Airbnb is renowned as the company which has disrupted the short-term rentals market. But, not everyone is happy about the way the homestay network operates.
After New York Governor Andrew M.Cuomo signed a bill to introduce new legislation which will mean big fines for Airbnb hosts who break local housing regulations, Airbnb launched legal action, saying the law will cause it “irreparable harm”.
It comes after the firm launched similar lawsuits against the authorities in San Francisco and Santa Monica, California, which are both looking to fine Airbnb for illegal listings.
Airbnb is also facing problems internationally from countries including Amsterdam and Barcelona which believe that Airbnb has led to illegal rentals. Officials in Berlin are also unhappy with having Airbnb hosts in the city, as it has banned most short-term rentals.
The latest law in New York means officials can fine Airbnb hosts up to $7,500 if they are found to have listed a property on the rental network.

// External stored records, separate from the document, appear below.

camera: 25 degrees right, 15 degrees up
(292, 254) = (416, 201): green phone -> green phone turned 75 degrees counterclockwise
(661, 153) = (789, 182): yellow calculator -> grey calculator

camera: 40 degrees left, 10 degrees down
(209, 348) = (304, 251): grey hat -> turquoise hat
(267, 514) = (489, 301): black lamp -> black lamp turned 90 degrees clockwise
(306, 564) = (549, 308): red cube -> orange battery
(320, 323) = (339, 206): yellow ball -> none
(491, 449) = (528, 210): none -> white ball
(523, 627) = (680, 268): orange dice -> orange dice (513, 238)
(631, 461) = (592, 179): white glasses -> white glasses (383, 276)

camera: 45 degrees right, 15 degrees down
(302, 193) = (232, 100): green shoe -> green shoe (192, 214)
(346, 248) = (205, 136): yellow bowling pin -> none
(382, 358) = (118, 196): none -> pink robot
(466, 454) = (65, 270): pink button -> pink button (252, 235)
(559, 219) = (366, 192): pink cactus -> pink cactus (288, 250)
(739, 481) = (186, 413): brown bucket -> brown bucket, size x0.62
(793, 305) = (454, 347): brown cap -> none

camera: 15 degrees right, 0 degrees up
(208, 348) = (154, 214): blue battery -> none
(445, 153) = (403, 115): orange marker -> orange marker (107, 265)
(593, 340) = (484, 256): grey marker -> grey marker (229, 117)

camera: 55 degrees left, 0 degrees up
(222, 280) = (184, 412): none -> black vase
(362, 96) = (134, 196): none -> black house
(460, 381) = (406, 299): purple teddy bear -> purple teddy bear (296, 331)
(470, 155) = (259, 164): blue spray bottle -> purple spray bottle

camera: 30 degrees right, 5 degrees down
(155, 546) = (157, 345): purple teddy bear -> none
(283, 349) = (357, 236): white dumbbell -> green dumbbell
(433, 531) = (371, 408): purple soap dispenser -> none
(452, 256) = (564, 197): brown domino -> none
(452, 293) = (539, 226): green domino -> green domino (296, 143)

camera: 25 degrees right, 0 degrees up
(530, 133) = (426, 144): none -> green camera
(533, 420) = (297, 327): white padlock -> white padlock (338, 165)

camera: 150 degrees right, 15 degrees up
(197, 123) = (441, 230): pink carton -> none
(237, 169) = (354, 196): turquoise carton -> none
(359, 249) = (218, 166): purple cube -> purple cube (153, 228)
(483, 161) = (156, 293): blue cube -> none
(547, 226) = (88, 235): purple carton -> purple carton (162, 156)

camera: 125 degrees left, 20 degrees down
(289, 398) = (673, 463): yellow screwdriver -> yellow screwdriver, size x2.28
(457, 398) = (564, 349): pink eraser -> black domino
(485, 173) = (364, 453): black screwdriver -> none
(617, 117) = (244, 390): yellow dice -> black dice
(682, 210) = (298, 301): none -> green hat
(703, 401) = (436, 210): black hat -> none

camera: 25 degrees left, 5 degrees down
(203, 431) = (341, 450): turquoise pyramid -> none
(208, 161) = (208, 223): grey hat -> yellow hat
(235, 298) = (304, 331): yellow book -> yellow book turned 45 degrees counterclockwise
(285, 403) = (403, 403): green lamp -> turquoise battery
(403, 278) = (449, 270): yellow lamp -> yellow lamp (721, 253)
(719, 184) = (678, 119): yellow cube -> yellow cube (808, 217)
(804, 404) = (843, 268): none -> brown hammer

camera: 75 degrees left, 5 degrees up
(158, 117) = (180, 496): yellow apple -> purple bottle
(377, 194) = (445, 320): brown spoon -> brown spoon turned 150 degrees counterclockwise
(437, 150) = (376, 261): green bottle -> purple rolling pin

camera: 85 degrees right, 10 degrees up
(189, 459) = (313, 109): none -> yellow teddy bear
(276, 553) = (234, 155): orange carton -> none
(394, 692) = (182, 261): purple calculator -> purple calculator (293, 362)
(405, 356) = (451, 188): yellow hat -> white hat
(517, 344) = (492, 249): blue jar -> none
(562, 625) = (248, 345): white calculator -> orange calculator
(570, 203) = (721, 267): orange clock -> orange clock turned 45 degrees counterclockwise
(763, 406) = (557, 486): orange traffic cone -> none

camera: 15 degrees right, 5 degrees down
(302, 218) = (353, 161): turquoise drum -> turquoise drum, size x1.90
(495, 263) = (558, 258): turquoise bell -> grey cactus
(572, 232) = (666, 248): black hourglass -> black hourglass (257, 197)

New York Assemblywomen Linda B.Rosenthal is a Manhattan Democrat who sponsored the bill. She said: “New York is taking a bold step that will hopefully set a standard for the rest of the country and other countries in the world that are struggling with the impact of Airbnb on affordable housing.”
Airbnb is railing against any new rules which will have a detrimental impact on the number of hosts on its platform. The firm needs increasing numbers of people on the site as hosts in order to fulfill further expansion plans.
The New York market is particularly important for Airbnb as the city has the most number of hosts anywhere in the US.
Airbnb says the new New York legislation violates its constitutional rights to free speech and due process, as well as the protection it is afforded under the Communications Decency Act, which says websites cannot be held accountable for content published by their users.
Founded in 2008, San Francisco-headquartered Airbnb is a peer-to-peer network which was set up to allow people to act as hosts and advertise short-term lodging in their properties, or to search listings and choose somewhere to stay.
The firm makes its money by taking a percentage from both its guests and its hosts for every booking. With more than two million listings at any one time across 191 countries, it is rapidly expanding and has launched legal action so it can continue to do so.